§ Required action:
A single number is needed: how many lines of the data hold the word "into".

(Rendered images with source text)
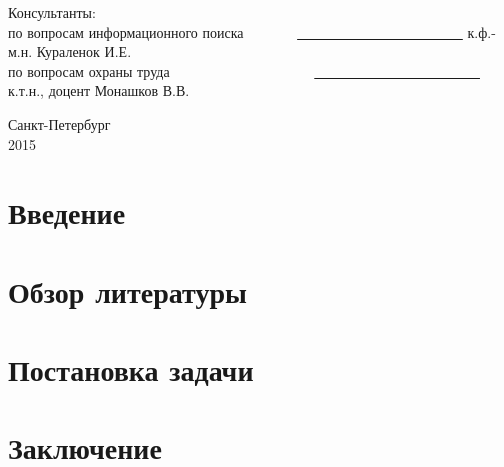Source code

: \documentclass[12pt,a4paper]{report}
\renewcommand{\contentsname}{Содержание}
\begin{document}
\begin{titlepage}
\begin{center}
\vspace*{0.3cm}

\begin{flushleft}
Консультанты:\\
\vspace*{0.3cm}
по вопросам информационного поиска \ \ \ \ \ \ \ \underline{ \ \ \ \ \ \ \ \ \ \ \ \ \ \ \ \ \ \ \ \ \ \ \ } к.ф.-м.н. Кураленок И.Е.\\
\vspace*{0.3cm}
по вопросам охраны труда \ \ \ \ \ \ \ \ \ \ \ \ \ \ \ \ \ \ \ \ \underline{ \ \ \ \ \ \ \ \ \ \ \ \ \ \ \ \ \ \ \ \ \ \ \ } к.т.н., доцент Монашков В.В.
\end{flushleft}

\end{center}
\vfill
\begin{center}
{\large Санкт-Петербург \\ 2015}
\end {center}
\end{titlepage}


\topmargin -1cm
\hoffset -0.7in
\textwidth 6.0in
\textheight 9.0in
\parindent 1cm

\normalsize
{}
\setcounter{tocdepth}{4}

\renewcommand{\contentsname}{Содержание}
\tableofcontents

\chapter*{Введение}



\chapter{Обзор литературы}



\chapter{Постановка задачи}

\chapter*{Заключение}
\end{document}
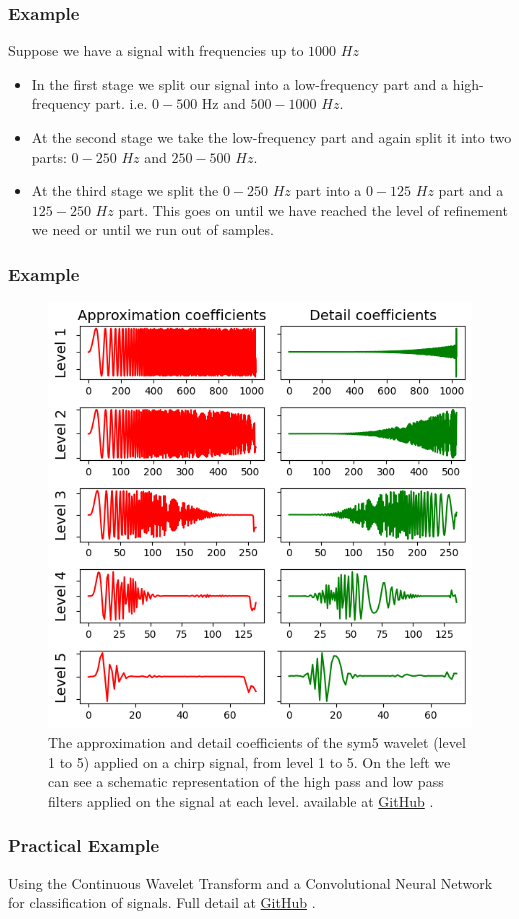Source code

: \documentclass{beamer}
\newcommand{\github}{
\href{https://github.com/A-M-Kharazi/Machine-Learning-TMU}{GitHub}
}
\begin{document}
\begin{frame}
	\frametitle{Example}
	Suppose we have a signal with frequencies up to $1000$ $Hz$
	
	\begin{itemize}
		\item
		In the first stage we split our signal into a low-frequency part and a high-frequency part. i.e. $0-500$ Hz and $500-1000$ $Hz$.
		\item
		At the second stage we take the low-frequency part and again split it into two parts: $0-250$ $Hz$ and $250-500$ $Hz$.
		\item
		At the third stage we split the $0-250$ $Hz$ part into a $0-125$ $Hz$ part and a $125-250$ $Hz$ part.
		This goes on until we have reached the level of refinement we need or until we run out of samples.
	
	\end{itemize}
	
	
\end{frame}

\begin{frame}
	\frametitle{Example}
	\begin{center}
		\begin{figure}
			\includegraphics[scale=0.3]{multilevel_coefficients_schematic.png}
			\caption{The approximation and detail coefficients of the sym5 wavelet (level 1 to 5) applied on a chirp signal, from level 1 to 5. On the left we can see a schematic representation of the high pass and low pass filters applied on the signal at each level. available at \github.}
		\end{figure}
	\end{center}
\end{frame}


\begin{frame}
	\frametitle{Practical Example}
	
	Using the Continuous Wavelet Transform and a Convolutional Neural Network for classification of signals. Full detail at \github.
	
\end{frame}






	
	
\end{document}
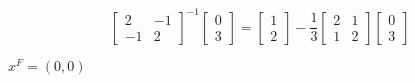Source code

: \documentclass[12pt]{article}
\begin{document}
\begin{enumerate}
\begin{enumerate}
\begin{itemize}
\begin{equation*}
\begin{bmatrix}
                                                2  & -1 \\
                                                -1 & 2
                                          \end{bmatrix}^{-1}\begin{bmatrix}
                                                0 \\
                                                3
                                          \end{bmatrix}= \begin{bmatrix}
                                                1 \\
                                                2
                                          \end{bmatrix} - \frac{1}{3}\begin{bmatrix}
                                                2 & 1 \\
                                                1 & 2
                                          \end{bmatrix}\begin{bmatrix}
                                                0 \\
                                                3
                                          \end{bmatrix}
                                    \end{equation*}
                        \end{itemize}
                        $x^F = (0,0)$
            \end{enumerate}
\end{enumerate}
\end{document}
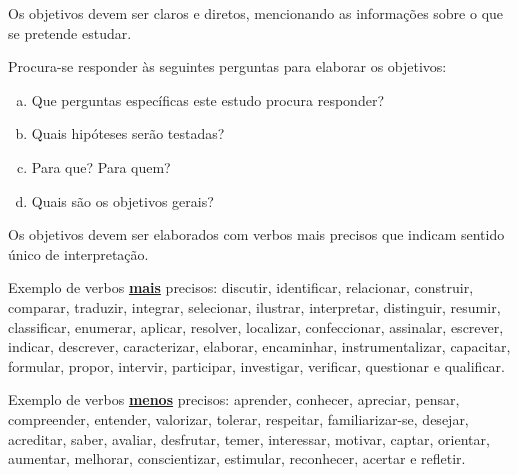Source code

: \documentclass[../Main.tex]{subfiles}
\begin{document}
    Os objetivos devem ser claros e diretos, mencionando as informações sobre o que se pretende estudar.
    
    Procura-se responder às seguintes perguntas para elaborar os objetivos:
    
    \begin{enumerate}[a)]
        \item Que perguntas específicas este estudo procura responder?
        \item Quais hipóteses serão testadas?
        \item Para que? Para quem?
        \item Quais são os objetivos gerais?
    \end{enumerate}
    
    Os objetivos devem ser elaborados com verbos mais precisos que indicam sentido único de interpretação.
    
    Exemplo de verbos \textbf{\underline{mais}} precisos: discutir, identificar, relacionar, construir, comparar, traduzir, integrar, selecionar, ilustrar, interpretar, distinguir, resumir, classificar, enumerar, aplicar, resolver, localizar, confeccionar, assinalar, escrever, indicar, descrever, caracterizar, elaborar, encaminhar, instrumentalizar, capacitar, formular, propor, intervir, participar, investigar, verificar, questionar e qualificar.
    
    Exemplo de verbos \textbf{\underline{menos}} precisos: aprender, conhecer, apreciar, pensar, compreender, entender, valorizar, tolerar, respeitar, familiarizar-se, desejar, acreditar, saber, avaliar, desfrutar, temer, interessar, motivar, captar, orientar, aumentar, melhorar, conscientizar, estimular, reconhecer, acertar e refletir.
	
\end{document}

§ Solution:
3